What to work on →
[a] Set down the passage of the gefitinib study abstract starting with "Insulin-like growth factor receptor 1 (IGFR-1) is" and going on through "expression by immunohistochemistry.", word for word.
[b] Supply the next part of the gefitinib study abstract, picking up right after its last sentence.

Selected extract →
= Beginning of Section =
Literature DB >> 16600976

Insulin-like growth factor receptor 1 (IGFR-1) is significantly associated with longer survival in non-small-cell lung cancer patients treated with gefitinib.

F Cappuzzo1, L Toschi, G Tallini, G L Ceresoli, I Domenichini, S Bartolini, G Finocchiaro, E Magrini, G Metro, A Cancellieri, R Trisolini, L Crino, P A Bunn, A Santoro, W A Franklin, M Varella-Garcia, F R Hirsch.   

Abstract

BACKGROUND: The aim of the study was to assess whether loss of PTEN and expression of insulin-like growth factor receptor 1 (IGFR-1) could be responsible for intrinsic resistance to the tyrosine kinase inhibitor (TKI) gefitinib. PATIENTS AND METHODS: One hundred and twenty-four gefitinib-treated patients with advanced non-small-cell lung cancer (NSCLC) were analyzed for PTEN and IGFR-1 expression by immunohistochemistry.
= End of Section =
(Records held in a dataset)
= Beginning of Section =
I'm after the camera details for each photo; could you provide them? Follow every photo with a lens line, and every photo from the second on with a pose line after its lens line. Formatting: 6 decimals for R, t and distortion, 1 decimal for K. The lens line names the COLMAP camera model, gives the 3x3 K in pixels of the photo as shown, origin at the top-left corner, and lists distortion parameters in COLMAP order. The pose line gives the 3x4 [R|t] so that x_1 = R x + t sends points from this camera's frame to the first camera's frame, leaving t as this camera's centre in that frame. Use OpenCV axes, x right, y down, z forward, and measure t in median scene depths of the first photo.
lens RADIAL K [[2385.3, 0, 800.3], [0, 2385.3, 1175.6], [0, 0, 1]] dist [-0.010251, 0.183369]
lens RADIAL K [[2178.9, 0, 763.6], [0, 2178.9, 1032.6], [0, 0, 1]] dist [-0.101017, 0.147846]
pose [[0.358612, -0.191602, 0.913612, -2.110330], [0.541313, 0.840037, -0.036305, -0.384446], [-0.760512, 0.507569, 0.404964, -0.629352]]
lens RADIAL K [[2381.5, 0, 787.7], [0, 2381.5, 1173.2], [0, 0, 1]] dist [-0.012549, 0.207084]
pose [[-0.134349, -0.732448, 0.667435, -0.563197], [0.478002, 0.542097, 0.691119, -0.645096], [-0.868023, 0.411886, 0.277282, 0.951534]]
= End of Section =
Outputs in order →
[a]
Insulin-like growth factor receptor 1 (IGFR-1) is significantly associated with longer survival in non-small-cell lung cancer patients treated with gefitinib.

F Cappuzzo1, L Toschi, G Tallini, G L Ceresoli, I Domenichini, S Bartolini, G Finocchiaro, E Magrini, G Metro, A Cancellieri, R Trisolini, L Crino, P A Bunn, A Santoro, W A Franklin, M Varella-Garcia, F R Hirsch.   

Abstract

BACKGROUND: The aim of the study was to assess whether loss of PTEN and expression of insulin-like growth factor receptor 1 (IGFR-1) could be responsible for intrinsic resistance to the tyrosine kinase inhibitor (TKI) gefitinib. PATIENTS AND METHODS: One hundred and twenty-four gefitinib-treated patients with advanced non-small-cell lung cancer (NSCLC) were analyzed for PTEN and IGFR-1 expression by immunohistochemistry.

[b]
RESULTS: IGFR-1 was evaluated in 77 patients and resulted positive in 30 (39.0%). IGFR-1 expression was not significantly associated with clinical or biological characteristics. No difference in response to gefitinib treatment (16.7% versus 12.8%, P = 0.74) and time to progression (2.6 versus 3.06 months, P = 0.83) was observed between IGFR-1+ and IGFR-1-. Median survival was significantly longer in IGFR-1+ patients (17.8 versus 7.3 months, P = 0.013). PTEN expression was successfully evaluated in 93 cases. Loss of PTEN was detected in 19 tumors (20.4%) and was not associated with any clinical or biological characteristic. No difference in terms of response, time to progression and survival was observed between PTEN+ and PTEN- patients. In multivariable analysis IGFR-1 negative status was significantly associated with higher risk of death (hazard ratio 2.21, P = 0.012).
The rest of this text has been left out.